Per il bagno Zara è un periodo molto complicato. L’alluvione dello scorso inverno ha provocato danni per circa 80mila euro «che l'assicurazione non ci ha rimborsato – sottolinea Pontigia – come pure non abbiamo ricevuto un euro dei fondi destinati a chi è stato colpito da quella calamità.
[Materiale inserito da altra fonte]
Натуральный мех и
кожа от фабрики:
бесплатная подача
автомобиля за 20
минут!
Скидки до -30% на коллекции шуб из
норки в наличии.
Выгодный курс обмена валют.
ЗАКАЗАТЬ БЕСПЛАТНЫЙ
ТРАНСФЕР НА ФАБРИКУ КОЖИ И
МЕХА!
Abbiamo iniziato la stagione con questa cifra in rosso, se ci aggiungiamo il fatto che non abbiamo potuto aprire il ristorante neppure a Pasqua e soprattutto che a tutt’oggi non sappiamo quando potremo aprire lo stabilimento balneare, si fa presto a quantificare l’entità del danno che stiamo subendo».

Il cantiere si è fermato quando dagli operai della ditta incaricata dei lavori è stato trovato un tubo dell'acquedotto in amianto. «Da lì è iniziato questo calvario che stiamo sopportando impotenti – conclude Pontigia – chiediamo solo che si trovi una soluzione immediata, perché non possiamo rischiare di compromettere la nostra stagione estiva per responsabilità non nostre. Ci sono lavoratori che come noi attendono risposte e che stanno facendo anche loro dei sacrifici per cercare di far fronte a tutto questo. Anche dal Comune attendiamo un segnale, perché l'immagine che viene fornita in piena stagione estiva della nostra città alla clientela che ha scelto l di trascorrere qui le vacanze da noi non è certo delle migliori».